*Exercise description:*
Each record below should be repeated precisely as written.

*Dataset:*
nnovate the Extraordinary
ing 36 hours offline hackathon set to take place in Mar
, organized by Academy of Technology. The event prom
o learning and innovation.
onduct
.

*Solution to the exercise:*
nnovate the Extraordinary
ing 36 hours offline hackathon set to take place in Mar
, organized by Academy of Technology. The event prom
o learning and innovation.
onduct
.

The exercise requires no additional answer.